→ What is being asked
Reproduce everything from the line containing "Solo para valientes: Hospédate en" down to the line containing "budują styl życia, charakter i", swapping "FACEBOOK" for "INSTAGRAM" and leaving all else unchanged. Omit the pictures from your answer.

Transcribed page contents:
• • •
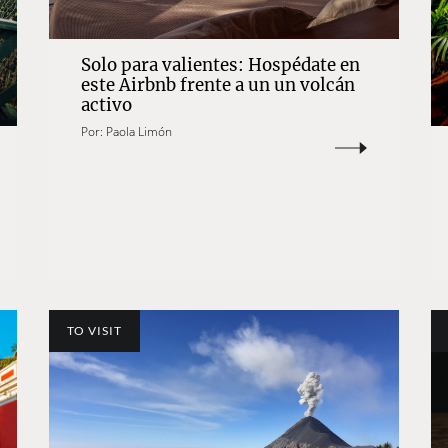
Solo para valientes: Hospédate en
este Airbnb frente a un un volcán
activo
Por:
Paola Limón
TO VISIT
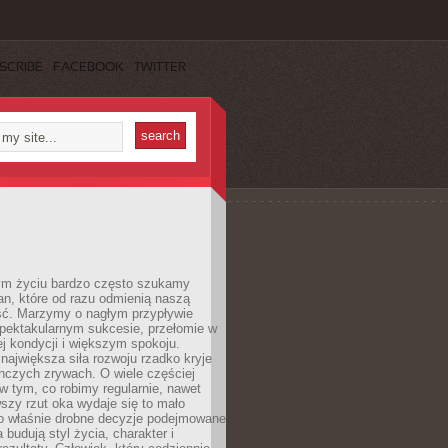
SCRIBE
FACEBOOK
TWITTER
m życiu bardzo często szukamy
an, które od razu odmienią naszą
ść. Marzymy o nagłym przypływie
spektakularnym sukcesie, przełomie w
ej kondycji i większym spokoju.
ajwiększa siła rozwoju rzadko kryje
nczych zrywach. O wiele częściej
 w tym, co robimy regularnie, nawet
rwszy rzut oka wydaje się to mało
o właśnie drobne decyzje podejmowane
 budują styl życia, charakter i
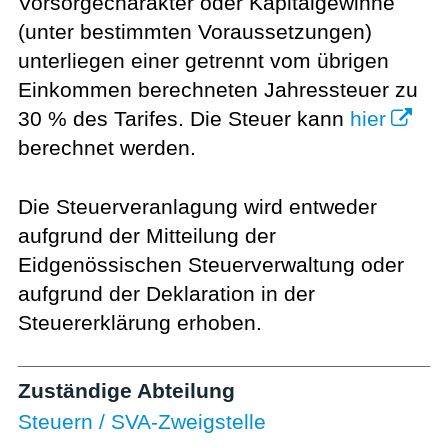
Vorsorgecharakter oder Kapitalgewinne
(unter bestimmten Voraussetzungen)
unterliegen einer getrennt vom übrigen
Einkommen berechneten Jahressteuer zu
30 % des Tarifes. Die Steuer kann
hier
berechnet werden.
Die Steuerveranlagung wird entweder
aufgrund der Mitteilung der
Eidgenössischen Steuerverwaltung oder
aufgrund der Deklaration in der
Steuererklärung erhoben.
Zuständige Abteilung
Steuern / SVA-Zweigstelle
• • •
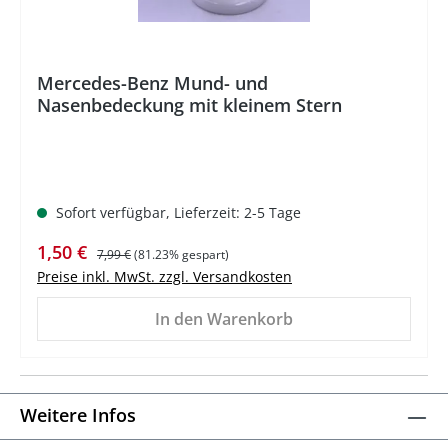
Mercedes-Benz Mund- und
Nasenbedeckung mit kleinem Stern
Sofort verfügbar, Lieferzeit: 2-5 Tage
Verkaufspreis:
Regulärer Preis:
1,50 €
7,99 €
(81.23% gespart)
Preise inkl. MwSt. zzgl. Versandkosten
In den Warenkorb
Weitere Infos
• • •
→ Written response
Solo para valientes: Hospédate en
este Airbnb frente a un un volcán
activo
Por:
Paola Limón
TO VISIT
SCRIBE
INSTAGRAM
TWITTER
m życiu bardzo często szukamy
an, które od razu odmienią naszą
ść. Marzymy o nagłym przypływie
spektakularnym sukcesie, przełomie w
ej kondycji i większym spokoju.
ajwiększa siła rozwoju rzadko kryje
nczych zrywach. O wiele częściej
 w tym, co robimy regularnie, nawet
rwszy rzut oka wydaje się to mało
o właśnie drobne decyzje podejmowane
 budują styl życia, charakter i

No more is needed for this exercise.